==== Text for analysis

Thursday, February 5, 2015

Lentil, Tomato, Kale and Collards



Apparently (according to @midnight, at least), February 4 is "National Homemade Soup Day." HOW AM I JUST FINDING OUT ABOUT THIS? They even played a "Ruin a Soup" hashtag war, but luckily I didn't quite ruin this one (nor did I make "French bunion soup).

This week, all the soup is brown and the sky is grey. I’m California Dreamin’, a.k.a. need to plan some light and bright vegetable soups to get me out of this legume vortex! 

I guess it's better than a polar vortex!

I invited some friends over with the oh-so-enticing offer of a “normal” soup – and I must say this soup is quite normal. Aim high, amirite? It’s all about expectations. I clearly set expectations with my friends, but in my heart I was still seeing “lentil soup with TOMATO and KALE” instead of “LENTIL soup…ehhhh with maybe some tomato and kale I suppose.”

========
==== Data

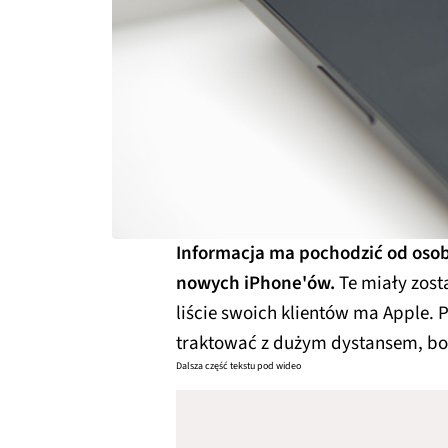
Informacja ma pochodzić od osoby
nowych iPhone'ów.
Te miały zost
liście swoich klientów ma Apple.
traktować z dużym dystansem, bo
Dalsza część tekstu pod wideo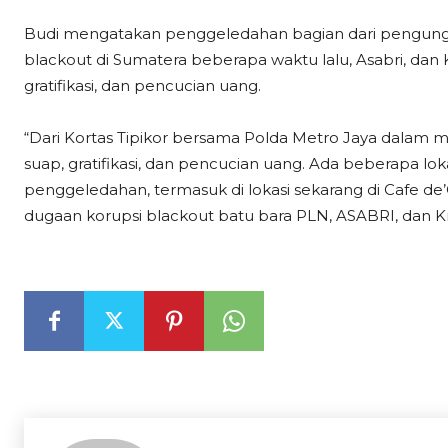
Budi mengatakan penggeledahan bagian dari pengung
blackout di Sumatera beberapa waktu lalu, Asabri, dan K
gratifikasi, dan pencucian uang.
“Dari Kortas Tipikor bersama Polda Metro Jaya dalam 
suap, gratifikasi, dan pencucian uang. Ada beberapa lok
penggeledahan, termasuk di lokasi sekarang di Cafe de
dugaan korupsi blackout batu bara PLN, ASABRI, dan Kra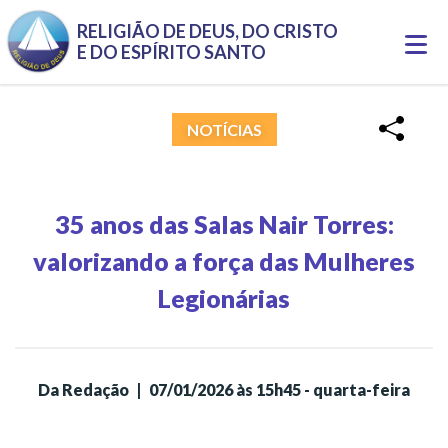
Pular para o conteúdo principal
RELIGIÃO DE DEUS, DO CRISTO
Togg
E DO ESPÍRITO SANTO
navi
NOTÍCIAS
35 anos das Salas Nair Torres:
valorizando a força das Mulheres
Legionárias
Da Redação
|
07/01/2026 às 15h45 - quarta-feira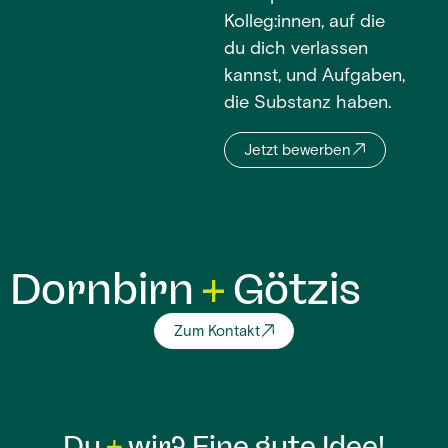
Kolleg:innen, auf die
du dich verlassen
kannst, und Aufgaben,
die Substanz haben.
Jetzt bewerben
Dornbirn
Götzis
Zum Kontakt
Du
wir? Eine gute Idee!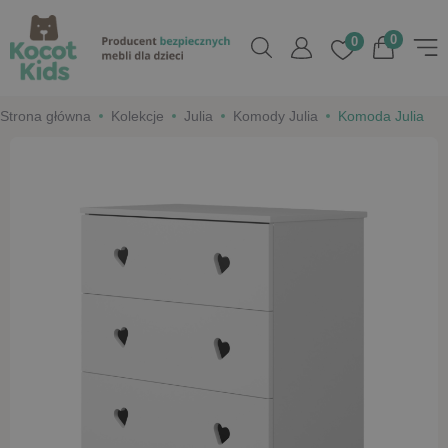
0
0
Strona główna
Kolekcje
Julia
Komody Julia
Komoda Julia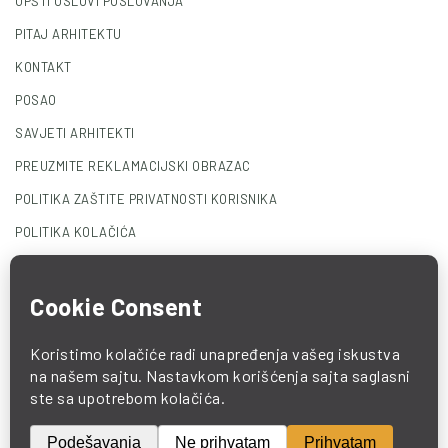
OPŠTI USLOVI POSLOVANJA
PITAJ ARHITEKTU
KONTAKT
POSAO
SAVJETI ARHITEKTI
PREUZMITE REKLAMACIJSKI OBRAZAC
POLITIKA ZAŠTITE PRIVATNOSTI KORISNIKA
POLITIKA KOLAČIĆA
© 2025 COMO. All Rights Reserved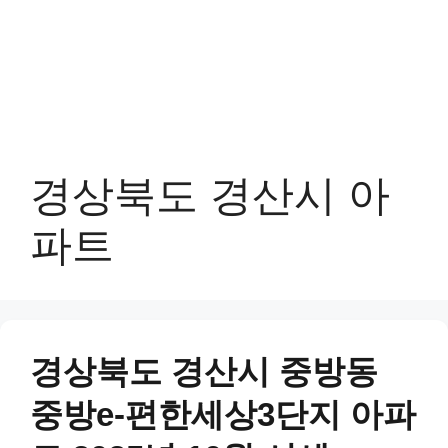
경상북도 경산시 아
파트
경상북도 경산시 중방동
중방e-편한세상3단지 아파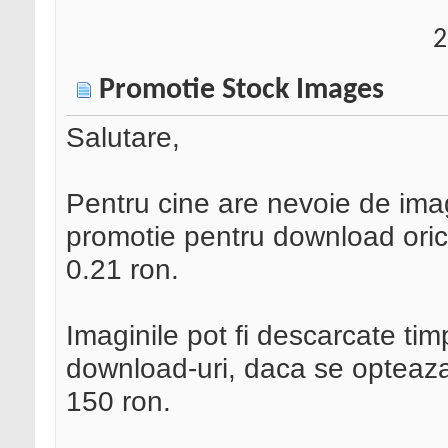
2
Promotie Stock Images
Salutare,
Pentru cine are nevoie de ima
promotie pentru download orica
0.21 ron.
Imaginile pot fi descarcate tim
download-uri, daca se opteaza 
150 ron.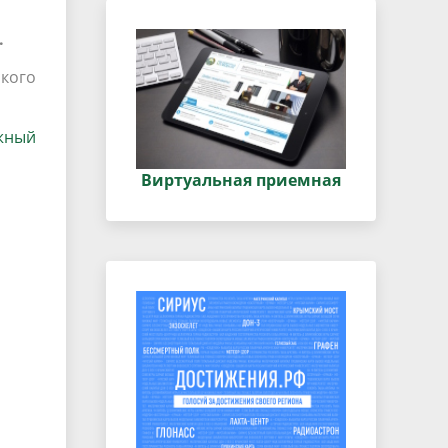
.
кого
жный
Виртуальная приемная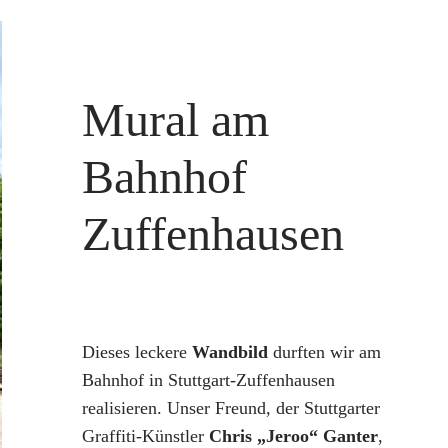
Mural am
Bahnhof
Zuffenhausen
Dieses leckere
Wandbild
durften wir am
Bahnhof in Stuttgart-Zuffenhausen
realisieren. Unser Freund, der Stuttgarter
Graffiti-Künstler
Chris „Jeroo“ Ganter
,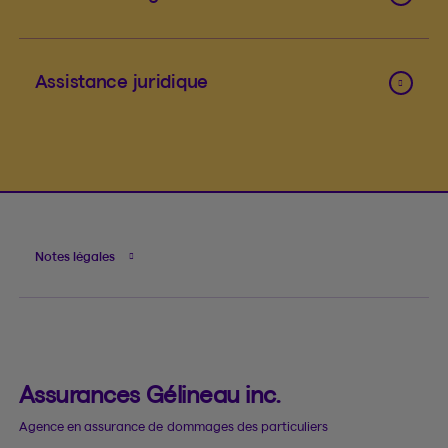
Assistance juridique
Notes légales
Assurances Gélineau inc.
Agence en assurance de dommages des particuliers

========
==== Data

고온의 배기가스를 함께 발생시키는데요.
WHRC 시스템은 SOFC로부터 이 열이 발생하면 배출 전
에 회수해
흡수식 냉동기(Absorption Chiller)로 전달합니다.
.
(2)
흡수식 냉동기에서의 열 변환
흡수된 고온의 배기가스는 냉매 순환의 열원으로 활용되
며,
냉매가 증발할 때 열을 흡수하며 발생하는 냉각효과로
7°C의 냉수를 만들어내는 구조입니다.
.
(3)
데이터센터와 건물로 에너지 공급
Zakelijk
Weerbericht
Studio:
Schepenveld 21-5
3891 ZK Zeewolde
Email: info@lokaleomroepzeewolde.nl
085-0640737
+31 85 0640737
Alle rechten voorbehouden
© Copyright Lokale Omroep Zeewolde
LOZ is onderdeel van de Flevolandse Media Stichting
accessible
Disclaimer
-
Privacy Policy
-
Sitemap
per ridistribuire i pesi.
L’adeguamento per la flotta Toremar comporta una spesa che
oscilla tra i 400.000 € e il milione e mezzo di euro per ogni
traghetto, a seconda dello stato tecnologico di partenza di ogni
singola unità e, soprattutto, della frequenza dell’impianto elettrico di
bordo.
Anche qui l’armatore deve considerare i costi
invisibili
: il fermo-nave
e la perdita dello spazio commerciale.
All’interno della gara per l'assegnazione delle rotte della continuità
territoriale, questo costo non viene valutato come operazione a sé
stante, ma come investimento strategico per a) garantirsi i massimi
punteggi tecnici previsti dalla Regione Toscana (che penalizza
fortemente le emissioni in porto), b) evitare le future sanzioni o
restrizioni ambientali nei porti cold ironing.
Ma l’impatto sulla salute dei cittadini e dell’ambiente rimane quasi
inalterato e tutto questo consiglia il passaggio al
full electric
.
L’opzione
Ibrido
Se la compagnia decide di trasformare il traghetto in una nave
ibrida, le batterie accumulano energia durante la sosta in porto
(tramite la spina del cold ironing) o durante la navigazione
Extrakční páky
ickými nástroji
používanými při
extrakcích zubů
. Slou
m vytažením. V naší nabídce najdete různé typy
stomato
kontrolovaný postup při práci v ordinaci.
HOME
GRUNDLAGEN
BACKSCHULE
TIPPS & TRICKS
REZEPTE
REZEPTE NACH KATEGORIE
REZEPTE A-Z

========

* [Problem details] Extend the blog post about lentil, tomato, kale and collards soup from its last sentence, keeping its casual tone.

* [Answer area]
With all the lovely vegetation going into this pot – fennel, carrot and shallot in addition to the aforementioned T & K – my mind was set on something a bit less homogeneous. This is almost a lentil chili: a thick and hearty, homey, rustic comfort food.


  
When I started to see and taste how it was coming together, I added twice the called-for amount of tomatoes, and threw in half a bunch of coarsely chopped collards in addition to the whole bunch of kale. And still, the lentils remained relent(il)less.

But hey! Lentils are good. And they provided an excuse to get together with a few of my dearest friends and gab like gals about work, life, comedy, scales and bread.

REALLY GOOD BREAD

We also spent a good half hour (probably more) coming up with food puns based on celebrity names, so rest assured that Soupruary continues to make the world a better place, one Butterknife Cucumberbatch at a time. (Thanks for that, Julie.)

My friend Julie (different Julie, Texas Julie) had the idea to make a lentil/tomato/kale soup, and so I was all JACKPOT! when I saw this recipe in one of my new books. As an added bonus, this was the very book that so underwhelmed me on Monday, and has been sitting on my coffee table since begging me for a chance at redemption. And I love giving second chances (and/or I’m a glutton for souPunishment).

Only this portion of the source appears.